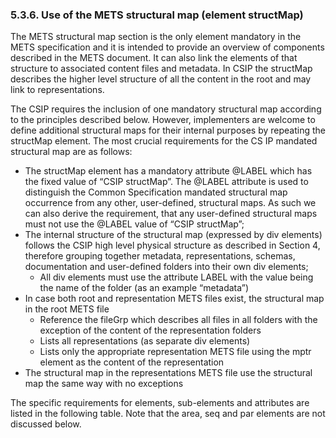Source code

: ### 5.3.6.	Use of the METS structural map (element structMap)
The METS structural map section is the only element mandatory in the METS specification and it is intended
to provide an overview of components described in the METS document. It can also link the elements of that
structure to associated content files and metadata. In CSIP the structMap describes the higher level structure of all the content in the root and may link to representations.

The CSIP requires the inclusion of one mandatory structural map according to the principles described below.
However, implementers are welcome to define additional structural maps for their internal purposes by
repeating the structMap element.
The most crucial requirements for the CS IP mandated structural map are as follows:

- The structMap element has a mandatory attribute @LABEL which has the fixed value of “CSIP structMap”. The @LABEL attribute is used to distinguish the Common Specification mandated structural map occurrence from any other, user-defined, structural maps. As such we can also derive the requirement, that any user-defined structural maps must not use the @LABEL value of “CSIP structMap”;
- The internal structure of the structural map (expressed by div elements) follows the CSIP high level physical structure as described in Section 4, therefore grouping together metadata, representations, schemas, documentation and user-defined folders into their own div elements;
  - All div elements must use the attribute LABEL with the value being the name of the folder (as an example “metadata”)
- In  case both root and representation METS files exist, the structural map in the root METS file
  - Reference the fileGrp which describes all files in all folders with the exception of the content of the representation folders
  - Lists all representations (as separate div elements)
  - Lists only the appropriate representation METS file using the mptr element as the content of the representation
- The structural map in the representations METS file use the structural map the same way with no exceptions

The specific requirements for elements, sub-elements and attributes are listed in the following table. Note that the area, seq and par elements are not discussed below.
+-------+
* **WHAT TO PRODUCE**: Give back the entries above exactly as they stand. Leave the images out.

* **TASK OUTPUT**:
Source code

: ### 5.3.6.	Use of the METS structural map (element structMap)
The METS structural map section is the only element mandatory in the METS specification and it is intended
to provide an overview of components described in the METS document. It can also link the elements of that
structure to associated content files and metadata. In CSIP the structMap describes the higher level structure of all the content in the root and may link to representations.

The CSIP requires the inclusion of one mandatory structural map according to the principles described below.
However, implementers are welcome to define additional structural maps for their internal purposes by
repeating the structMap element.
The most crucial requirements for the CS IP mandated structural map are as follows:

- The structMap element has a mandatory attribute @LABEL which has the fixed value of “CSIP structMap”. The @LABEL attribute is used to distinguish the Common Specification mandated structural map occurrence from any other, user-defined, structural maps. As such we can also derive the requirement, that any user-defined structural maps must not use the @LABEL value of “CSIP structMap”;
- The internal structure of the structural map (expressed by div elements) follows the CSIP high level physical structure as described in Section 4, therefore grouping together metadata, representations, schemas, documentation and user-defined folders into their own div elements;
  - All div elements must use the attribute LABEL with the value being the name of the folder (as an example “metadata”)
- In  case both root and representation METS files exist, the structural map in the root METS file
  - Reference the fileGrp which describes all files in all folders with the exception of the content of the representation folders
  - Lists all representations (as separate div elements)
  - Lists only the appropriate representation METS file using the mptr element as the content of the representation
- The structural map in the representations METS file use the structural map the same way with no exceptions

The specific requirements for elements, sub-elements and attributes are listed in the following table. Note that the area, seq and par elements are not discussed below.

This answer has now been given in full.